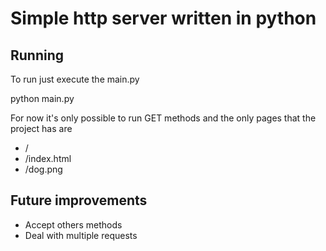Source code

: # Simple http server written in python

## Running
To run just execute the main.py

python main.py

For now it's only possible to run GET methods and the only pages that the project has are

* /
* /index.html
* /dog.png

## Future improvements

* Accept others methods
* Deal with multiple requests
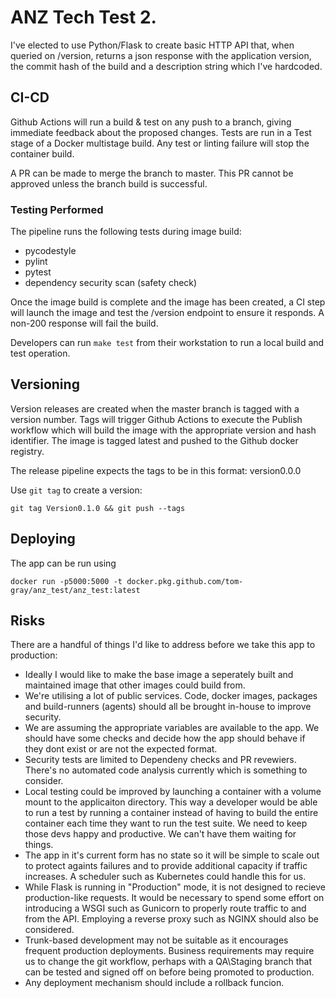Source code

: # ANZ Tech Test 2.

I've elected to use Python/Flask to create basic HTTP API that, when queried on /version, 
returns a json response with  the application version, the commit hash of the build and
a description string which I've hardcoded.

## CI-CD

Github Actions will run a build & test on any push to a branch, giving immediate feedback about the 
proposed changes. 
Tests are run in a Test stage of a Docker multistage build. Any test or linting failure will stop the 
container build.

A PR can be made to merge the branch to master. This PR cannot be approved unless the branch build is
successful. 

### Testing Performed

The pipeline runs the following tests during image build:
- pycodestyle
- pylint
- pytest
- dependency security scan (safety check)

Once the image build is complete and the image has been created, a CI step will launch the image and 
test the /version endpoint to ensure it responds. A non-200 response will fail the build. 


Developers can run `make test` from their workstation to run a local build and test operation.


## Versioning

Version releases are created when the master branch is tagged with a version number. Tags will trigger
Github Actions to execute the Publish workflow which will build the image with the appropriate version 
and hash identifier. The image is tagged latest and pushed to the Github docker registry.

The release pipeline expects the tags to be in this format: version0.0.0

Use `git tag` to create a version:

`git tag Version0.1.0 && git push --tags`

## Deploying

The app can be run using

`docker run -p5000:5000 -t docker.pkg.github.com/tom-gray/anz_test/anz_test:latest`



## Risks 
There are a handful of things I'd like to address before we take this app to production:


- Ideally I would like to make the base image a seperately built and maintained image that other images could build from.
- We're utilising a lot of public services. Code, docker images, packages and build-runners (agents) should all be brought in-house to improve security. 
- We are assuming the appropriate variables are available to the app. We should have some checks and decide how the app should behave if they dont exist or are not the expected format.
- Security tests are limited to Dependeny checks and PR revewiers. There's no automated code analysis currently which is something to consider. 
- Local testing could be improved by launching a container with a volume mount to the applicaiton directory. This way a developer would be able to run a test by running a container instead of having to build the entire container each time they want to run the test suite. We need to keep those devs happy and productive. We can't have them waiting for things.
- The app in it's current form has no state so it will be simple to scale out to protect againts failures and to provide additional capacity if traffic increases. A scheduler such as Kubernetes could handle this for us.
- While Flask is running in "Production" mode, it is not designed to recieve production-like requests. It would be necessary to spend some effort on introducing a WSGI such as Gunicorn to properly route traffic to and from the API. Employing a reverse proxy such as NGINX should also be considered.
- Trunk-based development may not be suitable as it encourages frequent production deployments. Business requirements may require us to change the git workflow, perhaps with a QA\Staging branch that can be tested and signed off on before being promoted to production. 
- Any deployment mechanism should include a rollback funcion. 
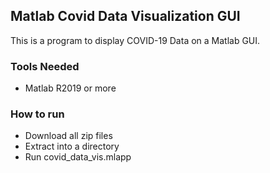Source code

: ## **Matlab Covid Data Visualization GUI**
This is a program to display COVID-19 Data on a Matlab GUI.

### **Tools Needed**
- Matlab R2019 or more

### **How to run**
- Download all zip files
- Extract into a directory
- Run covid_data_vis.mlapp
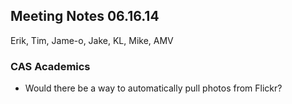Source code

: ## Meeting Notes 06.16.14
Erik, Tim, Jame-o, Jake, KL, Mike, AMV

### CAS Academics
* Would there be a way to automatically pull photos from Flickr?
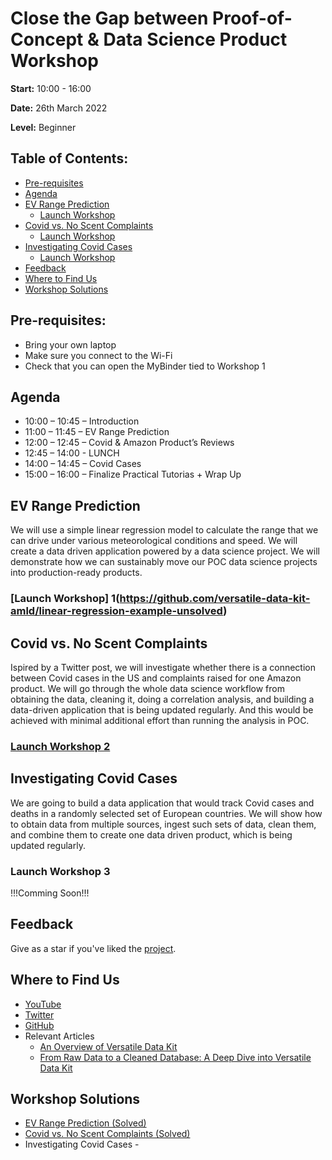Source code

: # Close the Gap between Proof-of-Concept & Data Science Product Workshop
**Start:** 10:00 - 16:00

**Date:** 26th March 2022

**Level:** Beginner
## Table of Contents:
- [Pre-requisites](#Pre-requisites)
- [Agenda](#Agenda)
- [EV Range Prediction](#EV-Range-Prediction)
    - [Launch Workshop](#Launch-Workshop-1)
- [Covid vs. No Scent Complaints](#Covid-vs.-No-Scent-Complaints)
    - [Launch Workshop](#Launch-Workshop-2)
- [Investigating Covid Cases](#Investigating-Covid-Cases)
    - [Launch Workshop](#Launch-Workshop-3)
- [Feedback](#Feedback)
- [Where to Find Us](#Where-to-Find-Us)
- [Workshop Solutions](#Workshop-Solutions)
## Pre-requisites:
- Bring your own laptop
- Make sure you connect to the Wi-Fi
- Check that you can open the MyBinder tied to Workshop 1
## Agenda
- 10:00 – 10:45 – Introduction
- 11:00 – 11:45 – EV Range Prediction
- 12:00 – 12:45 – Covid & Amazon Product’s Reviews
- 12:45 – 14:00 - LUNCH
- 14:00 – 14:45 – Covid Cases
- 15:00 – 16:00 – Finalize Practical Tutorias + Wrap Up
## EV Range Prediction
We will use a simple linear regression model to calculate the range that we can drive under various meteorological conditions and speed.
We will create a data driven application powered by a data science project. We will demonstrate how we can sustainably move our POC data science projects into production-ready products.
### [Launch Workshop] 1(https://github.com/versatile-data-kit-amld/linear-regression-example-unsolved)
## Covid vs. No Scent Complaints
Ispired by a Twitter post, we will investigate whether there is a connection between Covid cases in the US and complaints raised for one Amazon product.
We will go through the whole data science workflow from obtaining the data, cleaning it, doing a correlation analysis, and building a data-driven application that is being updated regularly. And this would be achieved with minimal additional effort than running the analysis in POC.
### [Launch Workshop 2](https://github.com/versatile-data-kit-amld/correlation-example-unsolved)
## Investigating Covid Cases
We are going to build a data application that would track Covid cases and deaths in a randomly selected set of European countries. We will show how to obtain data from multiple sources, ingest such sets of data, clean them, and combine them to create one data driven product, which is being updated regularly.
### Launch Workshop 3
!!!Comming Soon!!!
## Feedback
Give as a star if you've liked the [project](https://github.com/vmware/versatile-data-kit).
## Where to Find Us
- [YouTube](https://www.youtube.com/channel/UCasf2Q7X8nF7S4VEmcTHJ0Q/about)
- [Twitter](https://twitter.com/vdkproject)
- [GitHub](https://github.com/vmware/versatile-data-kit)
- Relevant Articles
    - [An Overview of Versatile Data Kit](https://towardsdatascience.com/an-overview-of-versatile-data-kit-a812cfb26de7)
    - [From Raw Data to a Cleaned Database: A Deep Dive into Versatile Data Kit](https://towardsdatascience.com/from-raw-data-to-a-cleaned-database-a-deep-dive-into-versatile-data-kit-ab5fd992a02e)
## Workshop Solutions
- [EV Range Prediction (Solved)](https://github.com/versatile-data-kit-amld/linear-regression-example-solved)
- [Covid vs. No Scent Complaints (Solved)](https://github.com/versatile-data-kit-amld/correlation-example-solved)
- Investigating Covid Cases - 
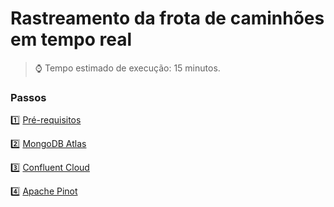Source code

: <h1>Rastreamento da frota de caminhões em tempo real</h1>

> :watch: Tempo estimado de execução: 15 minutos.

### Passos

:one: <a href="pre-requisitos.md">Pré-requisitos</a>

:two: <a href="mongodb-atlas.md">MongoDB Atlas</a>

:three: <a href="confluent-cloud.md">Confluent Cloud</a>

:four: <a href="apache-pinot.md">Apache Pinot</a>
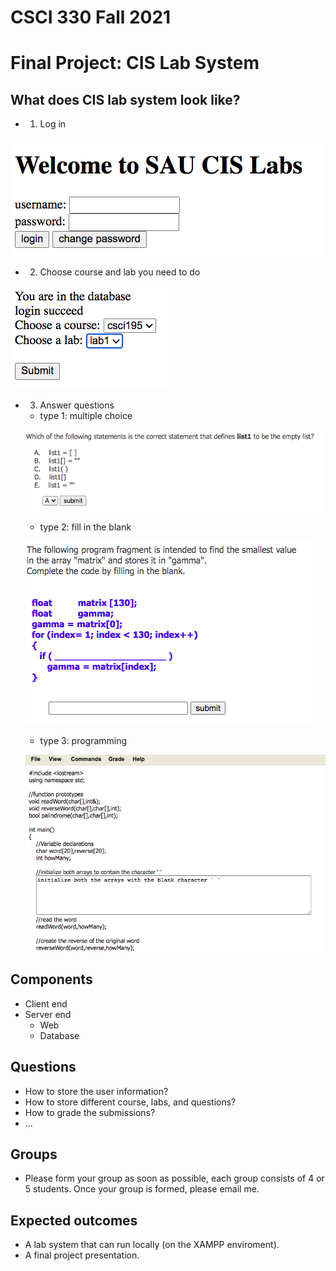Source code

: # CSCI 330 Fall 2021
# Final Project: CIS Lab System

## What does CIS lab system look like?
+ 1. Log in

![](../Resources/fp_login.png)

+ 2. Choose course and lab you need to do

![](../Resources/fp_courselab.png)

+ 3. Answer questions
  - type 1: multiple choice
  
  ![](../Resources/fp_multichoice.png)
  
  - type 2: fill in the blank
  
  ![](../Resources/fp_fillin.png)
  
  - type 3: programming
  
  ![](../Resources/fp_programming.png)
  
## Components
+ Client end
+ Server end
  - Web
  - Database

## Questions
+ How to store the user information?
+ How to store different course, labs, and questions?
+ How to grade the submissions?
+ ...

## Groups
+ Please form your group as soon as possible, each group consists of 4 or 5 students. Once your group is formed, please email me.

## Expected outcomes
+ A lab system that can run locally (on the XAMPP enviroment).
+ A final project presentation.
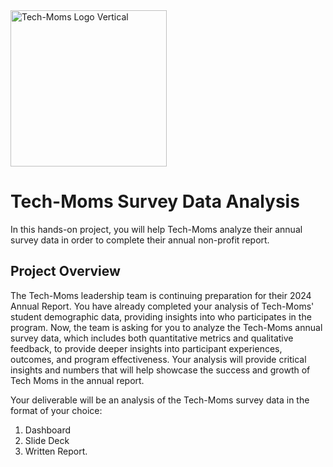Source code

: <img width="250" alt="Tech-Moms Logo Vertical" src="https://github.com/user-attachments/assets/b98d7ed8-150c-4a2a-9102-c4cfa4e91d01">

# Tech-Moms Survey Data Analysis

In this hands-on project, you will help Tech-Moms analyze their annual survey data in order to complete their annual non-profit report.

## Project Overview

The Tech-Moms leadership team is continuing preparation for their 2024 Annual Report. You have already completed your analysis of Tech-Moms' student demographic data, providing insights into who participates in the program. Now, the team is asking for you to analyze the Tech-Moms annual survey data, which includes both quantitative metrics and qualitative feedback, to provide deeper insights into participant experiences, outcomes, and program effectiveness. Your analysis will provide critical insights and numbers that will help showcase the success and growth of Tech Moms in the annual report. 

Your deliverable will be an analysis of the Tech-Moms survey data in the format of your choice: 
1. Dashboard
2. Slide Deck
3. Written Report. 

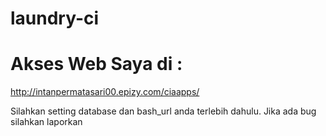 # laundry-ci
# Akses Web Saya di :
http://intanpermatasari00.epizy.com/ciaapps/





Silahkan setting database dan bash_url anda terlebih dahulu. Jika ada bug silahkan laporkan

> _Your objective_
Render everything in the material above, from the line containing "Accept others methods" down to the line containing "container build.", as a JSON list of strings with one string per line and blank lines omitted. Leave the pictures out of the answer.

> _Expected output_
[
  "* Accept others methods",
  "* Deal with multiple requests",
  "Source code",
  ": # ANZ Tech Test 2.",
  "I've elected to use Python/Flask to create basic HTTP API that, when queried on /version, ",
  "returns a json response with  the application version, the commit hash of the build and",
  "a description string which I've hardcoded.",
  "## CI-CD",
  "Github Actions will run a build & test on any push to a branch, giving immediate feedback about the ",
  "proposed changes. ",
  "Tests are run in a Test stage of a Docker multistage build. Any test or linting failure will stop the ",
  "container build."
]